La conception de ces chaufferies nucléaires K-22 sera importante pour « le renouvellement des compétences », a par ailleurs souligné M. Geleznikoff.

« Il est important de pouvoir concevoir à nouveau une chaufferie compacte, ce qui permettrait de rependre tous les travaux de conception comme ceux mis en œuvre il y a déjà vingt-cinq ans. Les travaux de conception de cette chaufferie permettent donc de faire naître la nouvelle génération d’architecte et de compétences en conception », a-t-il fait valoir.

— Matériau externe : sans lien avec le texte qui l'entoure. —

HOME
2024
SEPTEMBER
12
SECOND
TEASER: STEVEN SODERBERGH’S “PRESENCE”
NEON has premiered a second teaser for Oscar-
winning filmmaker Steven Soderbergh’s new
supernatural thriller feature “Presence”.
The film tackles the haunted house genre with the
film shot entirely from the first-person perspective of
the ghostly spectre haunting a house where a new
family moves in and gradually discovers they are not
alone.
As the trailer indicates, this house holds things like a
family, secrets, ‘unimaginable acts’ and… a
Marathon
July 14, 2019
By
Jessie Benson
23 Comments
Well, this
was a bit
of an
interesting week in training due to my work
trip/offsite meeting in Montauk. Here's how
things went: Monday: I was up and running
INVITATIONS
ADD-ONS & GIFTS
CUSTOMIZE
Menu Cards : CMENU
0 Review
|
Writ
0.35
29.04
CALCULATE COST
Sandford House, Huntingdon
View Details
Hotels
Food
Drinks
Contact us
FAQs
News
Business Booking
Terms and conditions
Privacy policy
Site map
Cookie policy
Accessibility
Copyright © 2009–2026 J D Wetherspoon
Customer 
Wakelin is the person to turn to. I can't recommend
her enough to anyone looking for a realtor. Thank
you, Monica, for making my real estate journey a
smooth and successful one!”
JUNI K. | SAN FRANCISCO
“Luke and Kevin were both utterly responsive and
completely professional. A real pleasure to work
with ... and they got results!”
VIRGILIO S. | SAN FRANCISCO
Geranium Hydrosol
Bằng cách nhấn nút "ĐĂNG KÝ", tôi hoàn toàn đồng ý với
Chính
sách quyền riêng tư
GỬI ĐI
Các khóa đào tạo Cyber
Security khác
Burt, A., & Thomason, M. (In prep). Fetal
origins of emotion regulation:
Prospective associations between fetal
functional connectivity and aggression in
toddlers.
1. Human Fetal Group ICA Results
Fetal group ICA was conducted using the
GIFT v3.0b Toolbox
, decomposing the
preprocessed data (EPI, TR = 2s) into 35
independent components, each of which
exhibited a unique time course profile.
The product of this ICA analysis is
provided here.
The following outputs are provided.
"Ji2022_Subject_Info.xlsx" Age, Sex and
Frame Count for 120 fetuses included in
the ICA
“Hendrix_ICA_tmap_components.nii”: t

Sur ce point, justement, la DAM a mis en place « sur le long terme une gestion prévisionnelle des emplois et des compétences à l’unité près », a indiqué son directeur. « Nous pouvons donc définir très précisément nos besoins, équipe par équipe. Nous avons établi la liste des compétences dites critiques parmi lesquelles figurent la conception d’armes, la conception de chaufferies ou le fonctionnement des explosifs. Nous ajustons nos recrutements et nos formations en continu », a-t-il ajouté.

D’ailleurs, cette gestion des compétences, a-t-il poursuivi, est suivie de très près « par l’inspecteur des armements nucléaires, placé sous l’autorité directe du président de la République, dans le cadre du contrôle gouvernemental de l’intégrité des moyens » car « l’État considère que les compétences nécessaires pour la fabrication des armes nucléaires doivent faire l’objet d’un suivi analogue au suivi des moyens techniques qui sont nécessaires pour la fabrication des armes ».

Chaque année, la DAM recrute 300 personnes par an, afin de compenser les 150 à 200 départs en retraite annuels. « Nous ne rencontrons pas de problème pour embaucher ni pour attirer ingénieurs des meilleures écoles et techniciens supérieurs. Ceux-ci deviennent une denrée rare mais nous pouvons en former une grande partie chez nous. Il y a environ 160 formations par alternance chaque année, 150 doctorants et post-doctorants et nous avons noué des partenariats avec les écoles d’ingénieurs. Les structures dont nous disposons nous permettront de bénéficier des compétences nécessaires dans la durée », a assuré M. Geleznikoff.